No voy a contar cómo empezaron los males que acabaron postrándolo definitivamente. Son de dominio público y de repuesta a la pregunta que siempre espontáneamente nos hicimos de verlo primero con muletas y luego en silla de ruedas. No callamos la reflexión de que a veces los estados dan arma a infames que, entorchados en uniformes, terminan sintiéndose especiales. Luego, un poco de alcohol les desata el odio –no la creatividad- y sobreviene el resto inesperado. En términos esenciales eso ocurrió con Carlos Slepoy Prada en diciembre de 1981. Actuó la justicia y el victimario fue condenado. Nada qué decir, ni el rencor sentí en su víctima, para nosotros Carli. Aunque en todo el mundo se aireaba un tremendo contrasentido: se salvó de las garras de la dictadura de Videla y en el Estado que lo acogió para su libertad le cayó la desgracia. ¿El azar de ese día, el alcohol, el arma en manos de un homicida? ¿Quién era?, pregunta cualquiera para no quedarse en la mera tiniebla. Un policía nacional, uniformado, con el arma reglamentaria y por la espalda. Los concurrentes del alcohol han sido constatados, como los demonios que habitarían a ese sujeto. Sí, por su rara saña asesina con un hombre que lo había increpado ante la arbitrariedad de estar pegándoles con la culata de su pistola a cuatro chavales indefensos. En síntesis le había dicho: “Usted no puede hacer eso. Menos siendo policía. Soy abogado”. Hasta allí los hechos, mejor narrados por la prensa, las actas del juicio, los testigos presenciales.

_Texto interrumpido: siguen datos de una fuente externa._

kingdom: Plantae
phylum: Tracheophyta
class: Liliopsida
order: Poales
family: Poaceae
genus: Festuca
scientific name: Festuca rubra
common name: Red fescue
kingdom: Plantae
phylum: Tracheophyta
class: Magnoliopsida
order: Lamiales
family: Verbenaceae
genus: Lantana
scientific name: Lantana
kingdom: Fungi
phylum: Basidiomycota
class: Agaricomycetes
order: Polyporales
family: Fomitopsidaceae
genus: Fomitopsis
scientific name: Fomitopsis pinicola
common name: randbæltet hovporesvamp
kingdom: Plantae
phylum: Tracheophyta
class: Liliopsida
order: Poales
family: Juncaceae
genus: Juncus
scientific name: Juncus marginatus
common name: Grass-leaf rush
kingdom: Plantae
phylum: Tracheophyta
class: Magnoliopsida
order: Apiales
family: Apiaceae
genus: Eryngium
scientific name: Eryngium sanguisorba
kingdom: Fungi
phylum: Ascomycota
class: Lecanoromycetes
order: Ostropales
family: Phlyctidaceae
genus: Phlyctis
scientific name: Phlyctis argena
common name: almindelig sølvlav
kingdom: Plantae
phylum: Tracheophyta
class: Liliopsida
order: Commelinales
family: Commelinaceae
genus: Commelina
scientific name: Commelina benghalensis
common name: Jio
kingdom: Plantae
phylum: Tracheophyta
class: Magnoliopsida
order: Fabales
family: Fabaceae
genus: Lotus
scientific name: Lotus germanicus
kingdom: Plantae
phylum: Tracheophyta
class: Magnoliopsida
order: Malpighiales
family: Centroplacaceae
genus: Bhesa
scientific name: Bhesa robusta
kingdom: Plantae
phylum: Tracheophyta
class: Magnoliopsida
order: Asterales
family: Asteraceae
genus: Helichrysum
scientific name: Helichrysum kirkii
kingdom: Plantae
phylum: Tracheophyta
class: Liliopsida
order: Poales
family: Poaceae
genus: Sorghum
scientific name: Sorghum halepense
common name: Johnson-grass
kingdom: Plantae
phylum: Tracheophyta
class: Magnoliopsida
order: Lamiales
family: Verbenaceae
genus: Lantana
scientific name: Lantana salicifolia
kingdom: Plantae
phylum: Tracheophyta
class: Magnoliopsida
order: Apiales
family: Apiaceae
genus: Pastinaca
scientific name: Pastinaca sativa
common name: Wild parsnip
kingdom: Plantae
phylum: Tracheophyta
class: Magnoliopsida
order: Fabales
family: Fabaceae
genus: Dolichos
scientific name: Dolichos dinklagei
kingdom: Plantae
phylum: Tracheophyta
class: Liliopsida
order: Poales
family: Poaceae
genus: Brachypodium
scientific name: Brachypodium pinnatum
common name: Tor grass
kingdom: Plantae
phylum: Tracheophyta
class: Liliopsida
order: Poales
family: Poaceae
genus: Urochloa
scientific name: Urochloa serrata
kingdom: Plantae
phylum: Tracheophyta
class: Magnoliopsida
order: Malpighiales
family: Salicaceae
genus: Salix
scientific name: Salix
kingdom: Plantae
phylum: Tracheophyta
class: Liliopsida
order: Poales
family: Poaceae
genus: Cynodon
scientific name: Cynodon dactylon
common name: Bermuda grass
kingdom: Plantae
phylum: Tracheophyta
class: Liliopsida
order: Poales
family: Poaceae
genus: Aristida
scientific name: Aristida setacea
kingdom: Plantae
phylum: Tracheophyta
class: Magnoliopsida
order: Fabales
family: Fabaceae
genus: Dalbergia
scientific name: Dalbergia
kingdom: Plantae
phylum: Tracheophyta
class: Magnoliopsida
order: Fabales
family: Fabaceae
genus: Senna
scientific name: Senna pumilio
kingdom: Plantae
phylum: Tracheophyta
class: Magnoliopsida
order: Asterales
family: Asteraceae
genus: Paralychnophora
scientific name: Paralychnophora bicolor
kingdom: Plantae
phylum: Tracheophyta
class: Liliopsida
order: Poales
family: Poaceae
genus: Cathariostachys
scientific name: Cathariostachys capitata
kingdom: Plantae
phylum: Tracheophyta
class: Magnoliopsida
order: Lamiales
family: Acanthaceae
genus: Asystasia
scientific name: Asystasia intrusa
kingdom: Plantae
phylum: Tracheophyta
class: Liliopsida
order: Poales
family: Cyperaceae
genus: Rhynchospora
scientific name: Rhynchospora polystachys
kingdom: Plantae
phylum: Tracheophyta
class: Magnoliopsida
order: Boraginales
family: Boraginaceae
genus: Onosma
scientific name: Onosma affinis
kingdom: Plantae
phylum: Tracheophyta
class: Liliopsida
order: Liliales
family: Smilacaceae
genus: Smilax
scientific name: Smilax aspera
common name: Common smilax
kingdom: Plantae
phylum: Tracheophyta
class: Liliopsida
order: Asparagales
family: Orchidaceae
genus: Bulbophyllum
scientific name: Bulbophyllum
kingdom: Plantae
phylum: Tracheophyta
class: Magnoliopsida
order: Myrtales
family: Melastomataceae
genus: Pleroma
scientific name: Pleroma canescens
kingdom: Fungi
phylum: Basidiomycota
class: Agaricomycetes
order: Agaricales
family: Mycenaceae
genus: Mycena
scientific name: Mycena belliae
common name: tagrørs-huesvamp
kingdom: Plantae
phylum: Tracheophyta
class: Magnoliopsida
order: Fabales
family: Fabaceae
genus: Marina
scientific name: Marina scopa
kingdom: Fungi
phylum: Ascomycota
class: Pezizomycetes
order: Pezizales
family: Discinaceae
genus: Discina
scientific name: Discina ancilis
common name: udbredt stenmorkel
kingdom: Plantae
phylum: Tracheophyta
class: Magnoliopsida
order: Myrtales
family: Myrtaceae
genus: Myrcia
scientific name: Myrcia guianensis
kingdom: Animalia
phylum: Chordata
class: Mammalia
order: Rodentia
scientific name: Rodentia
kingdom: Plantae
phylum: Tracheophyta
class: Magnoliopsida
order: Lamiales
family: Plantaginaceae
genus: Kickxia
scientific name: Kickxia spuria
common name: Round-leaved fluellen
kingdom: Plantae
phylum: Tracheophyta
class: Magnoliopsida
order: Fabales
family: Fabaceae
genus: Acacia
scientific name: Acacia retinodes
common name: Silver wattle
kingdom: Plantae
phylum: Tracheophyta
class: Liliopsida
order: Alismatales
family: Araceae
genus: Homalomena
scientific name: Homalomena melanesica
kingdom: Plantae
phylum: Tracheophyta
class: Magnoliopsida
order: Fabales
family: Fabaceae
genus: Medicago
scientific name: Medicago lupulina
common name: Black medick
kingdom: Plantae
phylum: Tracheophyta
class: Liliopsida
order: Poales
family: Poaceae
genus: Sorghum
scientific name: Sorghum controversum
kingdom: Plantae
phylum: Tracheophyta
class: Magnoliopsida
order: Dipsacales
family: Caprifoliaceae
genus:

Luego sobrevendrá la interrogación acerca de quiénes ejercen la autoridad. Seguidamente, para negar el dolor queda un resquicio que podemos dárselo al azar: Carli podría no haber caminado por allí, pasar en otra hora, olvidarse de algo y volverse, en fin. El azar podría no ser tan infausto.
Es probable que a Carlos Slepoy Prada todo lo que le pasó y vivió lo hicera tan claro y transparente en sus ideas. No lo sé. Pero su discurso en magistraturas, paneles, tertulias y asambleas en realidad habla de derecho natural aunque no lo diga así, aunque la justicia sea una larga, lenta y convulsa construcción. Derecho a la vida, a los bienes de la civilización, a la dignidad. Su mirada puesta en la justicia va más allá. Comprende. Nunca condena, siempre indica el argumento, la fundamentación de los hechos. Y detrás de sus posiciones expuestas, empujando el carro de la vida tirado por leones, está la esperanza. O, mejor dicho, el optimismo.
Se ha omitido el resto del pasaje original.